Der Kontrast könnte nicht größer sein: Auf der Pressekonferenz zur Wiedereröffnung der Villa Stuck geht es um die Erneuerung der Einbruchmeldeanlage, ein paar Meter weiter öffnet sich immer wieder eine Tür und laute elektronische Musik stört für einen kurzen Moment die sehr förmliche Veranstaltung. Die Tür führt zur Chicks-on-Speed-Ausstellung „Utopia“. Schreitet man hindurch, landet man in einer Art überdimensionierten Kinderzimmer, drei Stockwerke umfassend, Bonbon-bunt und im besten Sinne unaufgeräumt.
Musik-Objekte und audiovisuelle Apps
„Es ist wie ein großes Gesamtkunstwerk unserer Arbeit mit verschiedenen Medien,“ beschreibt Alex Murray-Leslie, Gründungsmitglied der Chicks on Speed, den Ausstellungsmix. „Man sieht, wie jedes unserer selbst gebauten Instrumente zu einem Lied oder zu einer bestimmten Performance gehörte. Die wiederum mit einem Kostüm verbunden war, auf das Kathi einen Text geschrieben hatte, der wiederum aus einem Lied stammte.“
Und es darf auch gespielt werden in diesem Kinderzimmer, zum Beispiel auf selbst entworfenen Musik-Instrumenten der Band: Dem „Theremin Tapestry“ etwa, einer farbenfrohen Tapisserie mit eingewobenem Theremin, entlockt man Töne, indem man mit den Händen vor dem Wandteppich gestikuliert.

Datensätze mit Landmarkenkoordinaten:
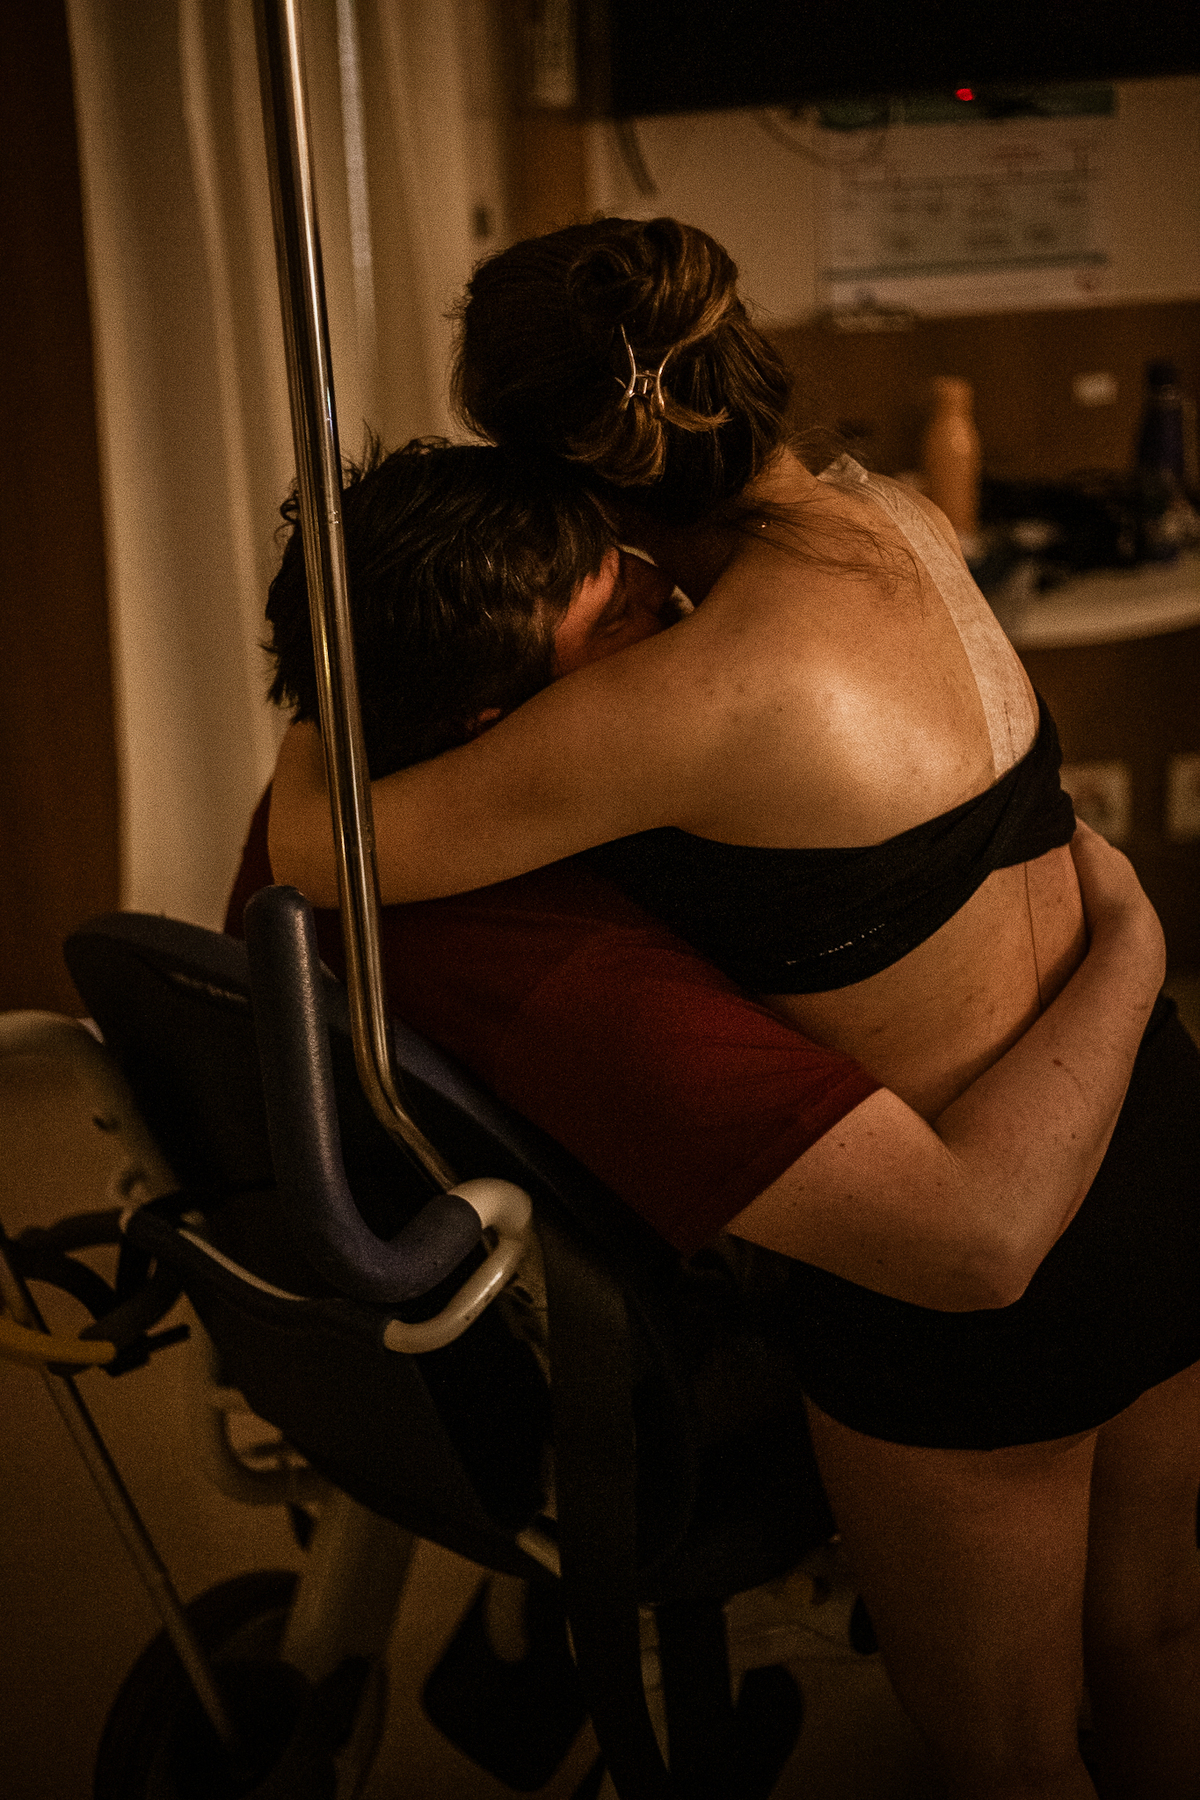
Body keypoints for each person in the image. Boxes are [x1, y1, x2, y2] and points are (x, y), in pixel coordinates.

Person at [263, 219, 1200, 1798]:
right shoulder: (900, 515)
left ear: (567, 464)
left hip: (983, 1274)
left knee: (1009, 1754)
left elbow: (317, 846)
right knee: (1162, 1639)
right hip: (1158, 1138)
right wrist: (1133, 948)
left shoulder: (684, 701)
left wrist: (334, 654)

Ziel der Übung ▸ Bitte beantworte anhand des Textabschnitts oben: Wie entlockt man dem „Theremin Tapestry“ Töne?

Die Antwort ▸ Man gestikuliert mit den Händen vor dem Wandteppich.